### LIST OF TASKS
1. Name each person mentioned in the Parkinson's disease article.
2. In the Parkinson's disease article, what does the name of the technique ASA-PD stand for?
3. Resume the Parkinson's disease article after its final sentence.

### DOCUMENT PASSAGE
Start of Block
Their new technique, published today in Nature Biomedical Engineering, could support the development of diagnostics and treatments for Parkinson’s disease in the future.

Parkinson’s disease is the world’s fastest-growing neurological disease. Affecting around 166,000 people in the UK currently, the disease is expected to affect 25 million worldwide by 2050. While there are drugs that help alleviate some of the symptoms of Parkinson’s disease, such as tremor and stiffness, there are no drugs that can slow or stop the disease itself. 

Sonia Gandhi, Assistant Research Director at the Crick and Professor of Neurology at UCL, splits her time between the lab and treating people with Parkinson’s disease at the National Hospital for Neurology and Neurosurgery. Her research seeks to understand the molecular mechanisms that drive neurodegenerative diseases, particularly by building models of the brain in a dish from patient-derived stem cells.

Growing neurons in a dish that mimic the course of the disease has made huge progress in developing new treatments and prevention. But for Sonia and other scientists in the field, the goal is to detect what’s changing in the brains of people with Parkinson’s disease without having to cultivate cells in the lab. 

“The only real way to understand what’s happening in human disease is to study the human brain directly, but because of the brain’s sheer complexity, this is very challenging,” she says. 

Seeing stars in broad daylight

For more than a century, doctors have recognised Parkinson’s disease by the presence of large protein deposits in the brain called Lewy bodies. But scientists have suspected that smaller, earlier-forming protein chains, or oligomers, may cause the damage to brain cells. Until now, these oligomers were simply too small to see – just a few nanometres long. 

“Lewy bodies are the hallmark of Parkinson’s, but they essentially tell you where the disease has been, not where it is right now,” says Steven Lee co-lead author on the study from Cambridge’s Yusuf Hamied Department of Chemistry. “If we can observe Parkinson’s at its earliest stages, that would tell us a whole lot more about how the disease develops in the brain and how we might be able to treat it.”

Steven and Sonia joined forces with Lucien Weiss from the Polytechnique Montreal to tackle this problem: how to visualise these tiny clusters, called alpha-synuclein oligomers, directly in human tissue. 

The team’s technique, called ASA-PD (Advanced Sensing of Aggregates for Parkinson’s Disease), uses ultra-sensitive fluorescence microscopy to detect and analyse millions of oligomers in post-mortem brain tissue. Since oligomers are so small, their signal is extremely week, but the ASA-PD technique maximises the signal while decreasing the background, dramatically boosting sensitivity to allow the individual oligomers to be observed and studied.
End of Block
### DATASET ENTRIES
Start of Block
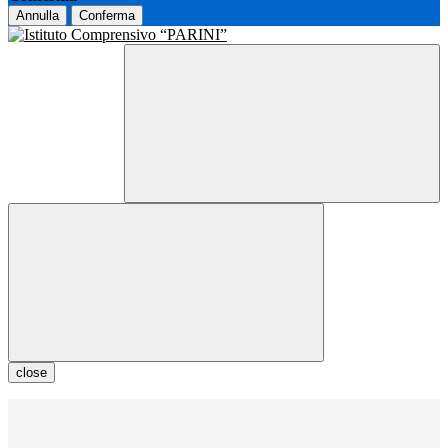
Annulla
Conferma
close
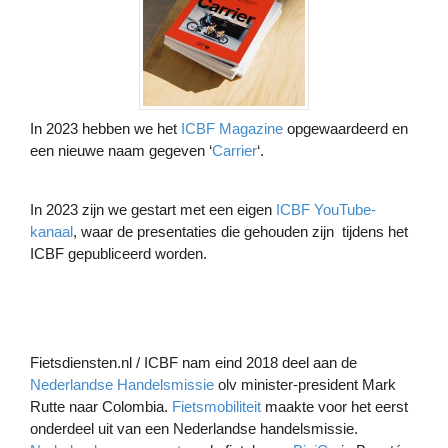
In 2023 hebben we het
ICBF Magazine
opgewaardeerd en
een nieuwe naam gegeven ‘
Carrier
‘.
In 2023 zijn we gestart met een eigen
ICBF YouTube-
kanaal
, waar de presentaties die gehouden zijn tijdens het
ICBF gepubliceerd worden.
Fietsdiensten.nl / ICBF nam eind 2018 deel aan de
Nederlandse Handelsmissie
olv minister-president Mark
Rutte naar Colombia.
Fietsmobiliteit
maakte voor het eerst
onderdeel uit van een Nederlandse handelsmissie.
End of Block
Start of Block
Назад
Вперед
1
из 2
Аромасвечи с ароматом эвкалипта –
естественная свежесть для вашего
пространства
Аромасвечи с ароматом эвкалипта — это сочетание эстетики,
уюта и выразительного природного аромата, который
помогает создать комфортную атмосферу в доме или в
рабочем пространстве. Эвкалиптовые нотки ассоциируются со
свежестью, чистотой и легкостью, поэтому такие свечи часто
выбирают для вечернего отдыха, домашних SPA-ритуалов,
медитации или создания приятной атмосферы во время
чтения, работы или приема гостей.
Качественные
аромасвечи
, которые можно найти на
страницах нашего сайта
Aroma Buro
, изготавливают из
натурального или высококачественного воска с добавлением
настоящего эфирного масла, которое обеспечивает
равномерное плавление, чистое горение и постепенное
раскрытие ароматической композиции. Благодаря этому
End of Block
Start of Block
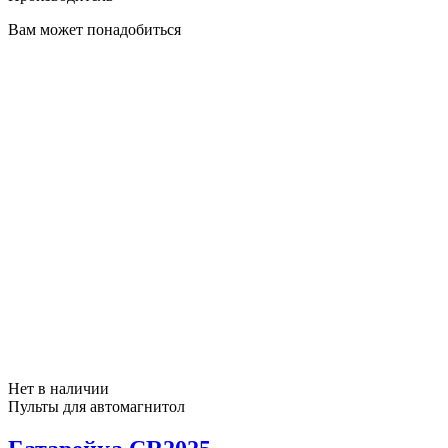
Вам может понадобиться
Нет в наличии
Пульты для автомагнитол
End of Block
### SOLVED TASKS
1.
Sonia Gandhi
Steven Lee
Lucien Weiss

2. Advanced Sensing of Aggregates for Parkinson's Disease.

3.
“This is the first time we've been able to look at oligomers directly in human brain tissue at this scale: it’s like being able to see stars in broad daylight,” says co-first author Rebecca Andrews, who conducted the work when she was a postdoctoral researcher in Lee’s lab. “It opens new doors in Parkinson’s research.”

The new protocol identified hundreds of detectable aggregates of alpha-synuclein, a protein that becomes dysregulated in Parkinson's disease, in brains from people with Parkinson's disease (top panels) and healthy controls (bottom panels). The team applied robust computational methods to detect differences between the two sample types.

Identifying disease triggers

The team examined post-mortem brain tissue samples from people with Parkinson’s disease and compared them to healthy individuals of the same age. They found that oligomers exist in both healthy brains and brains from people with Parkinson’s disease, but the main difference was the size of the oligomers, which were larger, brighter and more numerous in disease samples, suggesting a direct link to the progression of the disease. 

The researchers also observed a sub-class of oligomers that appeared only in people with Parkinson’s disease, which could be the earliest viable markers of the condition, appearing potentially years before symptoms appear.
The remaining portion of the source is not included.